Como um trabalho artesanal

jAIR aMARAL/EM/D.A PRESS
(foto: jAIR aMARAL/EM/D.A PRESS)
Graciela Ravetti
65 anos, argentina, diretora da Faculdade de Letras da UFMG




“Grande sertão: veredas me chegou num momento em que vivíamos um período de efervescência na Argentina. Havia a ideia de unidade latino-americana e, em minha escola, em Rosario, as aulas de literatura hispano-americana nos apresentaram ao autor. Era uma tradução do espanhol Ángel Crespo. Para mim, era um desafio. E era perfeito naquela perspectiva de abraçarmos o que era considerado vanguarda. Havia aquela coisa de um Brasil desconhecido. Li com um olhar antropológico.



A ideia de estar diante de uma obra tão original nos estimulava. Até ali, da literatura brasileira só conhecia Meu pé de laranja lima. Na verdade, um livro como esse é quase intraduzível. Mas o caráter vanguardista e a linguagem sofisticada nos afastavam da sensação de espanto.

Só vim a ler a versão em português uns 20 anos depois, talvez com uns seis, sete anos de Brasil, ali no começo dos anos 1990. Havia me transferido para cá com meu marido, ambos a trabalho.

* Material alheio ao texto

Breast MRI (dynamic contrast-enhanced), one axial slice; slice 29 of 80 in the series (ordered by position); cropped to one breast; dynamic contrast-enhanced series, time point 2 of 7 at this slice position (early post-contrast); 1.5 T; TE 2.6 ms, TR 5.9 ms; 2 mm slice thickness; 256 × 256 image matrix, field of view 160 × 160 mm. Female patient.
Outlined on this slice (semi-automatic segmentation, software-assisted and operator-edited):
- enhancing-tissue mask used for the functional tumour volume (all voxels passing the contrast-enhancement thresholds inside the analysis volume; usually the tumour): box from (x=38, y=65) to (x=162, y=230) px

Acabei relendo uma terceira vez, porque o grau de sofisticação literária é tão grande, que exigia uma leitura inicial e outra posterior, sem comprometimento, talvez com olhar técnico. Em Grande sertão: veredas você entra num mundo em que toda aquela coisa poética remete a Ulisses, de Joyce.

Ele é um livro performático. Parece uma ópera. Coloca tudo muito próximo e, ao mesmo tempo, muito distante. O campo de batalha, o diabo... Você olha para esse sertão e vê o fantástico em torno de personagens imensamente realistas. É como se fosse um trabalho feito de forma artesanal. Mas não sugere ter sido produzido por uma pessoa comum. Há cabeças e cabeças. E Guimarães Rosa conseguiu fazer um livro que vai ser estudado eternamente. É tão performático, que as cenas e as descrições vinham a mim como se fossem uma coisa que eu já conhecesse.

E se a versão em português exigia a presença de um dicionário, especialmente por causa do meu curto conhecimento sobre o idioma na época, a linguagem muito poética, o próprio sentido poético iam me levando. Tranquilamente, colocaria Guimarães Rosa entre os grandes da literatura mundial, como um patrimônio da humanidade.”